Azure Third Party Data Sharing

Problem-solving for sharing the data. (Get rid of the old way of SFTP work)

As we know data is an important factor for the company. The data might be structured data or unstructured data. Based on the data the analysis can be done and business Decisions can be made.

Data sharing for the organization with other 3rd parties is a very important factor where they can share the data with their supplier or analytics team. The organization is worried about how the data can be shared by not allowing the 3rd parties to give access to their enterprise systems.

There might be a scenario where you don’t want to allow the External 3rd parties to access our enterprise systems. So we found one way to share data with 3rd parties.

In the above diagram, the data is generated on one of the VM in the Azure cloud. We have to set up the python SDK for azure which helps to push the file on Azure Storage.

Link: https://azure-storage.readthedocs.io/

Once the environment is set up you are ready to push the file from the local path to Azure Blob Storage Container. The upload jobs can be scheduled via crontab or Jenkins.
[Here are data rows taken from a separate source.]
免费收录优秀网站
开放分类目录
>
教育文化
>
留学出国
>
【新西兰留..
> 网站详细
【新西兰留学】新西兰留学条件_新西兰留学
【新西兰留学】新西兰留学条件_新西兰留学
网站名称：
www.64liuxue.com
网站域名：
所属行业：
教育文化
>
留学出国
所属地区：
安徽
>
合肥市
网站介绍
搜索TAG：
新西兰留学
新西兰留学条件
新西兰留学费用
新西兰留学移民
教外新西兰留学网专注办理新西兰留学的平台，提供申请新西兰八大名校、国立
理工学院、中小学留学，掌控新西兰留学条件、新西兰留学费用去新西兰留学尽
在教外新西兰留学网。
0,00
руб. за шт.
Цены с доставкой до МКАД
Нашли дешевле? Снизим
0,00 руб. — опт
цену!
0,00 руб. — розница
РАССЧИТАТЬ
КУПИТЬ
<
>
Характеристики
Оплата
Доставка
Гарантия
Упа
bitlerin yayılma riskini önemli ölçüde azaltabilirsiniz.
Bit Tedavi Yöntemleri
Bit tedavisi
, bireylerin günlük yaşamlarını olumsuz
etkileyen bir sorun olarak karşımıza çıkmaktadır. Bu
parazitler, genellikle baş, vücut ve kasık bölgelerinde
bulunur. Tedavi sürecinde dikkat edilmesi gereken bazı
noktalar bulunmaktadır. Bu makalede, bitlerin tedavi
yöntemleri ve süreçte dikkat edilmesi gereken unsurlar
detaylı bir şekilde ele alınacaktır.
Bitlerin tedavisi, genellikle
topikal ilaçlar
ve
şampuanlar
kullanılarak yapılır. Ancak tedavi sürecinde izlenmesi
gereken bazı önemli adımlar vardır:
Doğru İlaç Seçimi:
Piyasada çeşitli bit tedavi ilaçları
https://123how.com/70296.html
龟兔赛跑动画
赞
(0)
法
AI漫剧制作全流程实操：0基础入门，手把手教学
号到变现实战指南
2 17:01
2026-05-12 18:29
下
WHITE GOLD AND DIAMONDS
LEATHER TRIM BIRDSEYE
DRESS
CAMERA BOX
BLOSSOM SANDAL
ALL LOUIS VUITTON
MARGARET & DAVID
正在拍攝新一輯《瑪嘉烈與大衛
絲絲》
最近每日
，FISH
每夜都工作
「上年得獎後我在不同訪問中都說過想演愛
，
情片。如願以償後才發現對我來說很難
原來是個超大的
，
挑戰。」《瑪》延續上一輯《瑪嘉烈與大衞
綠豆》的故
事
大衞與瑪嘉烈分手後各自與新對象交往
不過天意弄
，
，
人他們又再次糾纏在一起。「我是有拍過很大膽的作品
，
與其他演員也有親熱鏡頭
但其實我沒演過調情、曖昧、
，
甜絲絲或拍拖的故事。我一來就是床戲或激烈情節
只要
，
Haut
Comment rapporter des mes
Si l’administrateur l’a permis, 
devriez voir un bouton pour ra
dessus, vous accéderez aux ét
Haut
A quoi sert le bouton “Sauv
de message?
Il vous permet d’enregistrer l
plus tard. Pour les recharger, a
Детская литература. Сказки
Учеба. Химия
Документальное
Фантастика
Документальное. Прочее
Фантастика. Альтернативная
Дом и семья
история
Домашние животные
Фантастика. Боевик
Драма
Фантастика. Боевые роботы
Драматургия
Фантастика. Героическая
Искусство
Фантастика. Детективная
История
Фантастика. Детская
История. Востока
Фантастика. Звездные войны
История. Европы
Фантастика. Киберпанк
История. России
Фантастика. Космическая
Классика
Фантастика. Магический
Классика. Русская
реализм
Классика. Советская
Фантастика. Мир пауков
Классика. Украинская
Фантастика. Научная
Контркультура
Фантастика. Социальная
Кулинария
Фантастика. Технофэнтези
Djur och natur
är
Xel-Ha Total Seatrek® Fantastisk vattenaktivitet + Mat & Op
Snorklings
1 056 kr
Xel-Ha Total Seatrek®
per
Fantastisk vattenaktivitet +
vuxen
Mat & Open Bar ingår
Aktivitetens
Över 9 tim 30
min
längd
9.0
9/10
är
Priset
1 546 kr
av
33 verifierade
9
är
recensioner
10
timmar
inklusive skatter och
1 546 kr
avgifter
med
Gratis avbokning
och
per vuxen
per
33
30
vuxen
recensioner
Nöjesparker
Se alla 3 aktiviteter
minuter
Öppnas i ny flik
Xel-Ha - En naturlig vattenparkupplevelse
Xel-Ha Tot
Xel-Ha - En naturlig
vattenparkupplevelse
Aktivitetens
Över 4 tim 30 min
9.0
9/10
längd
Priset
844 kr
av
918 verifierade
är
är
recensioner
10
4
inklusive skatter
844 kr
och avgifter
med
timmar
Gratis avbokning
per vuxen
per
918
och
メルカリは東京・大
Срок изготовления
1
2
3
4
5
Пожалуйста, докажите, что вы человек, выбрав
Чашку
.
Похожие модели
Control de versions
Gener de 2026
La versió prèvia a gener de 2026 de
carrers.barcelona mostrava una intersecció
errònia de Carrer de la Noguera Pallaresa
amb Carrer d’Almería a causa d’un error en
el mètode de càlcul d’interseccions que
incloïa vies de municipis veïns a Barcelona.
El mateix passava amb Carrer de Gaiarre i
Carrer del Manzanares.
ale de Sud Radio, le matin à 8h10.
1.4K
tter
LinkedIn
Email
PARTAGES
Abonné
Same we can schedule the download jobs as well which will bring the data back to the local path uploaded by the 3rd parties.

Inside the Azure Storage account :

In storage account, you can create separate blob containers that will be private so no one can access it from outside apart from the authorized 3rd parties.

Security:

We need to set up the .gpg encryption and decryption mechanism where we will be importing the .gpg public key from 3rd parties and encrypt the files their public key. Once the data is uploaded to containers

The 3rd parties will download it and decrypt it with their secret key.

HFile is that the actual storage file that stores the rows as sorted key values on a disk.

Access:

Once the container is created the access to the 3rd parties is given via SAS-TOKEN which is the signed URL access to the container. The files can be downloaded by putting the SAS-token value in any python code to pull the data from container or storage explore which is a user-friendly tool.